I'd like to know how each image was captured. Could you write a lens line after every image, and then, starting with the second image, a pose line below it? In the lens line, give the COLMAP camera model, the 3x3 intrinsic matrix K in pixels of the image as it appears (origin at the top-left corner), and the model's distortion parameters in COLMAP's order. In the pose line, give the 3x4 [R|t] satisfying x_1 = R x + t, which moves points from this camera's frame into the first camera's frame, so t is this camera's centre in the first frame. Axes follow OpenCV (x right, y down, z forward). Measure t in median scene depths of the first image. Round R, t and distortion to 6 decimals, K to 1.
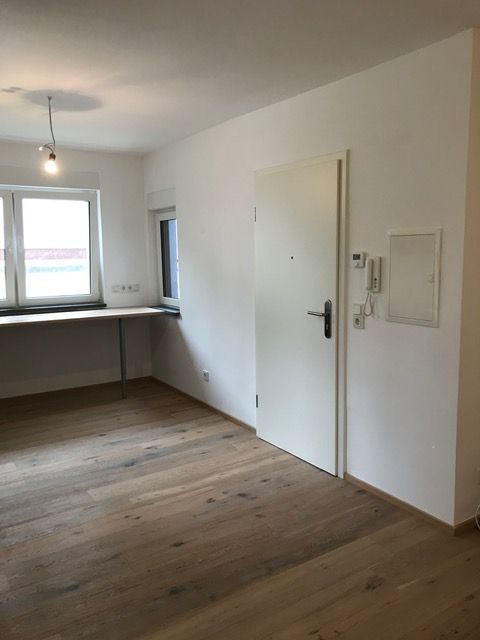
◇ ◇ ◇ ◇ ◇
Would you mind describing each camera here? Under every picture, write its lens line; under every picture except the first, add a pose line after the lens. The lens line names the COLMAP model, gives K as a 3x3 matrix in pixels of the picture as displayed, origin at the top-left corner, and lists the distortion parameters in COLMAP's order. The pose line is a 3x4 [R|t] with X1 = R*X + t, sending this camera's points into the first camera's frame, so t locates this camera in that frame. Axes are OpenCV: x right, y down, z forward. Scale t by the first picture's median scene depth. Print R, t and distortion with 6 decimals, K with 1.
◇ ◇ ◇ ◇ ◇
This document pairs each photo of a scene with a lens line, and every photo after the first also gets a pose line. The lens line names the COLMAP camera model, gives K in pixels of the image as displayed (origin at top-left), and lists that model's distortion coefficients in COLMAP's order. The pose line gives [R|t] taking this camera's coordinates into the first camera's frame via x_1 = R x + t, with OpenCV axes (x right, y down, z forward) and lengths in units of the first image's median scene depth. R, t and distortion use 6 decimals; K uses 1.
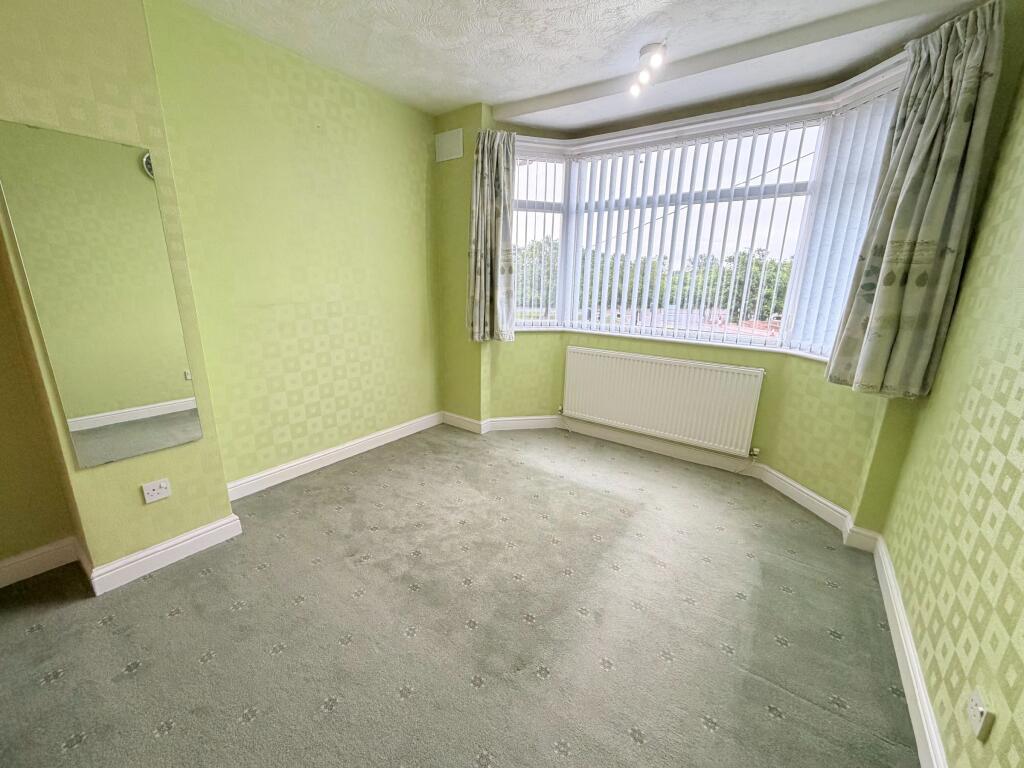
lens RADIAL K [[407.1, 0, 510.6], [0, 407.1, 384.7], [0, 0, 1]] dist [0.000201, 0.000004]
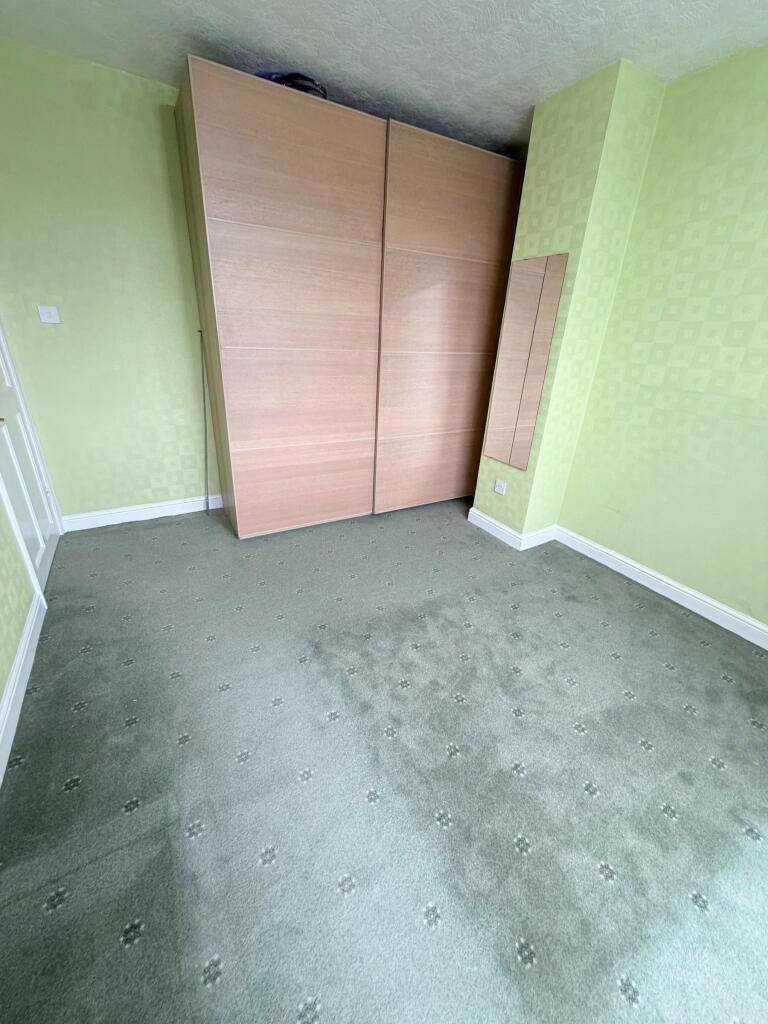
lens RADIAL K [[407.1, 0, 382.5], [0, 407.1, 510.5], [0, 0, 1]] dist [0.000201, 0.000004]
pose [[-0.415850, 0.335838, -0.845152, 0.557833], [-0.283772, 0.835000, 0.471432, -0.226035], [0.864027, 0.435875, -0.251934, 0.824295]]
◇ ◇ ◇ ◇ ◇
- YOUR ASSIGNMENT -
Turn the lines of the data above into a numbered list, starting with the line containing "This document pairs" and going on through the line containing "0.435875, -0.251934, 0.824295]]", with both of those lines included. Skip any blank lines, and leave the pictures out of your answer.

- SOLUTION FOR THIS EXERCISE -
1. This document pairs each photo of a scene with a lens line, and every photo after the first also gets a pose line. The lens line names the COLMAP camera model, gives K in pixels of the image as displayed (origin at top-left), and lists that model's distortion coefficients in COLMAP's order. The pose line gives [R|t] taking this camera's coordinates into the first camera's frame via x_1 = R x + t, with OpenCV axes (x right, y down, z forward) and lengths in units of the first image's median scene depth. R, t and distortion use 6 decimals; K uses 1.
2. lens RADIAL K [[407.1, 0, 510.6], [0, 407.1, 384.7], [0, 0, 1]] dist [0.000201, 0.000004]
3. lens RADIAL K [[407.1, 0, 382.5], [0, 407.1, 510.5], [0, 0, 1]] dist [0.000201, 0.000004]
4. pose [[-0.415850, 0.335838, -0.845152, 0.557833], [-0.283772, 0.835000, 0.471432, -0.226035], [0.864027, 0.435875, -0.251934, 0.824295]]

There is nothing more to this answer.